Are scores on high-stakes tests primarily a function of socioeconomic status? Do mandatory seat belt laws save lives? In this course, students will learn how to use a set of quantitative methods referred to as the general linear model--regression, correlation, analysis of variance, and analysis of covariance--to address these and other questions that arise in educational, psychological, and social research. [Syllabus]
Our strategy involves learning statistical analysis by doing statistical analysis. During the semester, we address a variety of substantive research questions by analyzing dozens of data sets and fitting increasingly sophisticated regression models. As we learn how to use regression models in practice, we willl discuss their:
- Purpose. What types of research questions is the model most useful for addressing?

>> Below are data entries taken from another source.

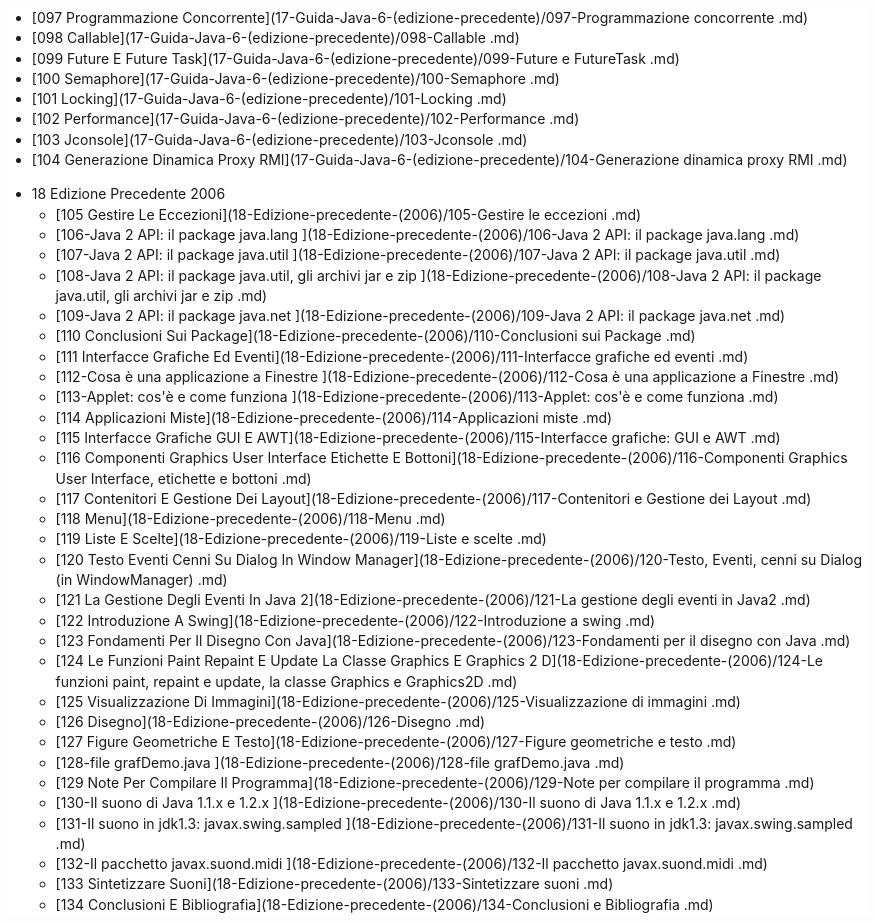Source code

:   * [097 Programmazione Concorrente](17-Guida-Java-6-(edizione-precedente)/097-Programmazione concorrente .md)
  * [098 Callable](17-Guida-Java-6-(edizione-precedente)/098-Callable .md)
  * [099 Future E Future Task](17-Guida-Java-6-(edizione-precedente)/099-Future e FutureTask .md)
  * [100 Semaphore](17-Guida-Java-6-(edizione-precedente)/100-Semaphore .md)
  * [101 Locking](17-Guida-Java-6-(edizione-precedente)/101-Locking .md)
  * [102 Performance](17-Guida-Java-6-(edizione-precedente)/102-Performance .md)
  * [103 Jconsole](17-Guida-Java-6-(edizione-precedente)/103-Jconsole .md)
  * [104 Generazione Dinamica Proxy RMI](17-Guida-Java-6-(edizione-precedente)/104-Generazione dinamica proxy RMI .md)
- 18 Edizione Precedente 2006
  * [105 Gestire Le Eccezioni](18-Edizione-precedente-(2006)/105-Gestire le eccezioni .md)
  * [106-Java 2 API: il package java.lang ](18-Edizione-precedente-(2006)/106-Java 2 API: il package java.lang .md)
  * [107-Java 2 API: il package java.util ](18-Edizione-precedente-(2006)/107-Java 2 API: il package java.util .md)
  * [108-Java 2 API: il package java.util, gli archivi jar e zip ](18-Edizione-precedente-(2006)/108-Java 2 API: il package java.util, gli archivi jar e zip .md)
  * [109-Java 2 API: il package java.net ](18-Edizione-precedente-(2006)/109-Java 2 API: il package java.net .md)
  * [110 Conclusioni Sui Package](18-Edizione-precedente-(2006)/110-Conclusioni sui Package .md)
  * [111 Interfacce Grafiche Ed Eventi](18-Edizione-precedente-(2006)/111-Interfacce grafiche ed eventi .md)
  * [112-Cosa è una applicazione a Finestre ](18-Edizione-precedente-(2006)/112-Cosa è una applicazione a Finestre .md)
  * [113-Applet: cos'è e come funziona ](18-Edizione-precedente-(2006)/113-Applet: cos'è e come funziona .md)
  * [114 Applicazioni Miste](18-Edizione-precedente-(2006)/114-Applicazioni miste .md)
  * [115 Interfacce Grafiche GUI E AWT](18-Edizione-precedente-(2006)/115-Interfacce grafiche: GUI e AWT .md)
  * [116 Componenti Graphics User Interface Etichette E Bottoni](18-Edizione-precedente-(2006)/116-Componenti Graphics User Interface, etichette e bottoni .md)
  * [117 Contenitori E Gestione Dei Layout](18-Edizione-precedente-(2006)/117-Contenitori e Gestione dei Layout .md)
  * [118 Menu](18-Edizione-precedente-(2006)/118-Menu .md)
  * [119 Liste E Scelte](18-Edizione-precedente-(2006)/119-Liste e scelte .md)
  * [120 Testo Eventi Cenni Su Dialog In Window Manager](18-Edizione-precedente-(2006)/120-Testo, Eventi, cenni su Dialog (in WindowManager) .md)
  * [121 La Gestione Degli Eventi In Java 2](18-Edizione-precedente-(2006)/121-La gestione degli eventi in Java2 .md)
  * [122 Introduzione A Swing](18-Edizione-precedente-(2006)/122-Introduzione a swing .md)
  * [123 Fondamenti Per Il Disegno Con Java](18-Edizione-precedente-(2006)/123-Fondamenti per il disegno con Java .md)
  * [124 Le Funzioni Paint Repaint E Update La Classe Graphics E Graphics 2 D](18-Edizione-precedente-(2006)/124-Le funzioni paint, repaint e update, la classe Graphics e Graphics2D .md)
  * [125 Visualizzazione Di Immagini](18-Edizione-precedente-(2006)/125-Visualizzazione di immagini .md)
  * [126 Disegno](18-Edizione-precedente-(2006)/126-Disegno .md)
  * [127 Figure Geometriche E Testo](18-Edizione-precedente-(2006)/127-Figure geometriche e testo .md)
  * [128-file grafDemo.java ](18-Edizione-precedente-(2006)/128-file grafDemo.java .md)
  * [129 Note Per Compilare Il Programma](18-Edizione-precedente-(2006)/129-Note per compilare il programma .md)
  * [130-Il suono di Java 1.1.x e 1.2.x ](18-Edizione-precedente-(2006)/130-Il suono di Java 1.1.x e 1.2.x .md)
  * [131-Il suono in jdk1.3: javax.swing.sampled ](18-Edizione-precedente-(2006)/131-Il suono in jdk1.3: javax.swing.sampled .md)
  * [132-Il pacchetto javax.suond.midi ](18-Edizione-precedente-(2006)/132-Il pacchetto javax.suond.midi .md)
  * [133 Sintetizzare Suoni](18-Edizione-precedente-(2006)/133-Sintetizzare suoni .md)
  * [134 Conclusioni E Bibliografia](18-Edizione-precedente-(2006)/134-Conclusioni e Bibliografia .md)
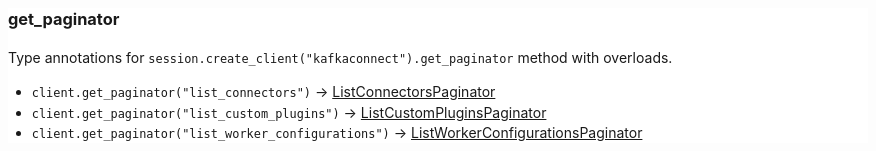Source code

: <a id="get_paginator"></a>

### get_paginator

Type annotations for `session.create_client("kafkaconnect").get_paginator`
method with overloads.

- `client.get_paginator("list_connectors")` ->
  [ListConnectorsPaginator](./paginators.md#listconnectorspaginator)
- `client.get_paginator("list_custom_plugins")` ->
  [ListCustomPluginsPaginator](./paginators.md#listcustompluginspaginator)
- `client.get_paginator("list_worker_configurations")` ->
  [ListWorkerConfigurationsPaginator](./paginators.md#listworkerconfigurationspaginator)
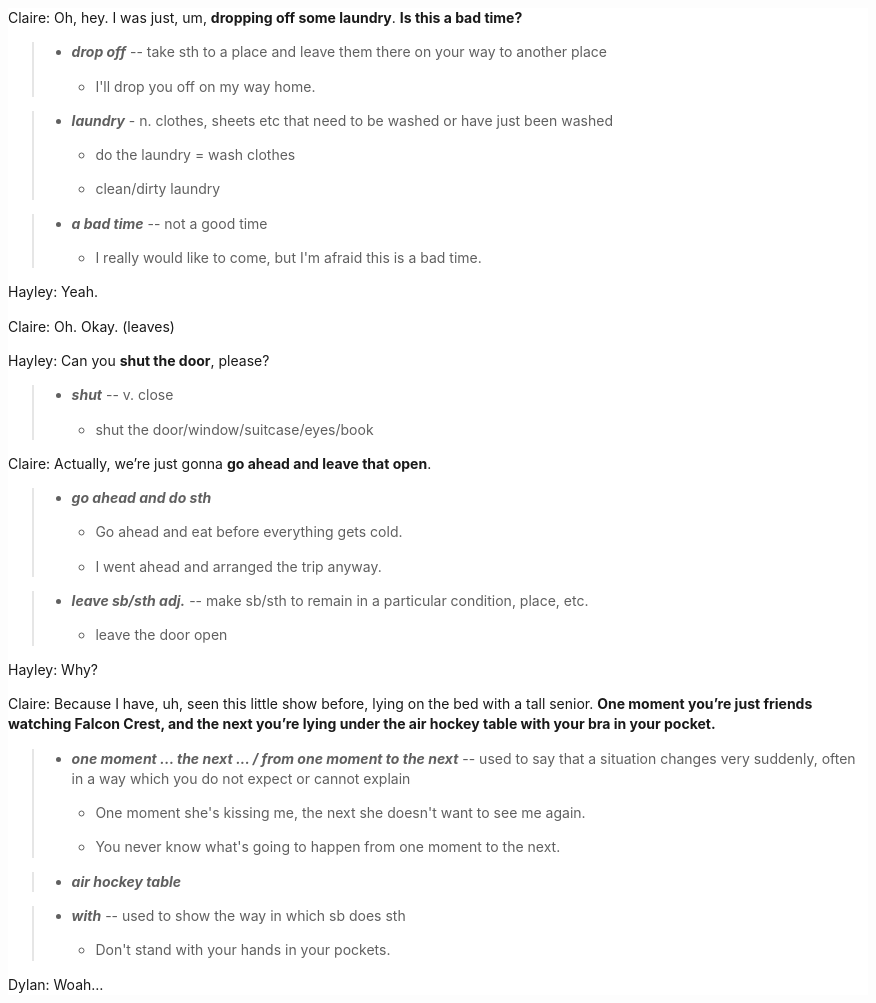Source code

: Claire: Oh, hey. I was just, um, **dropping off some laundry**. **Is this a bad time?**

> * ***drop off*** -- take sth to a place and leave them there on your way to another place
>
>    * I'll drop you off on my way home.

> * ***laundry*** - n. clothes, sheets etc that need to be washed or have just been washed
>
>    * do the laundry = wash clothes
>
>    * clean/dirty laundry

> * ***a bad time*** -- not a good time
>
>    * I really would like to come, but I'm afraid this is a bad time.

Hayley: Yeah.

Claire: Oh. Okay. (leaves)

Hayley: Can you **shut the door**, please?

> * ***shut*** -- v. close
>
>    * shut the door/window/suitcase/eyes/book

Claire: Actually, we’re just gonna **go ahead and leave that open**.

> * ***go ahead and do sth*** 
>
>    * Go ahead and eat before everything gets cold.
>
>    * I went ahead and arranged the trip anyway.

> * ***leave sb/sth adj.*** -- make sb/sth to remain in a particular condition, place, etc.
>
>    * leave the door open

Hayley: Why?

Claire: Because I have, uh, seen this little show before, lying on the bed with a tall senior. **One moment you’re just friends watching Falcon Crest, and the next you’re lying under the air hockey table with your bra in your pocket.**

> * ***one moment ... the next ... / from one moment to the next*** -- used to say that a situation changes very suddenly, often in a way which you do not expect or cannot explain
>
>    * One moment she's kissing me, the next she doesn't want to see me again.
>
>    * You never know what's going to happen from one moment to the next.

> * ***air hockey table***

> * ***with*** -- used to show the way in which sb does sth
>
>    * Don't stand with your hands in your pockets.

Dylan: Woah…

- Mathematical representation. How does the model algebraically capture the relationship(s) we’re trying to examine?
- Assumptions. What assumptions need we make so that we can fit the model to data? How do we determine whether these assumptions hold? What should we do when they don’t?
- Implementation. How do we get the computer to do the calculations?
- Interpretation. How do we interpret the computer results? What inferences may we make? What inferences shouldn’t we make?
- Presentation. How should we present results to a technical audience? To a non-technical audience?
- Relationship to other statistical methods. How is regression similar to and different from other methods you’ve learned or read about?
- Implications for research design. How should the next study be designed so that we’d be in better shape to address our research questions?
- Limitations. What cautions and caveats should we be aware of, and how should we convey these concerns to technical and non-technical audiences?
By the end of the semester, students' statistical skills should be sufficiently developed that they can critically examine other people’s research and carefully perform some of their own.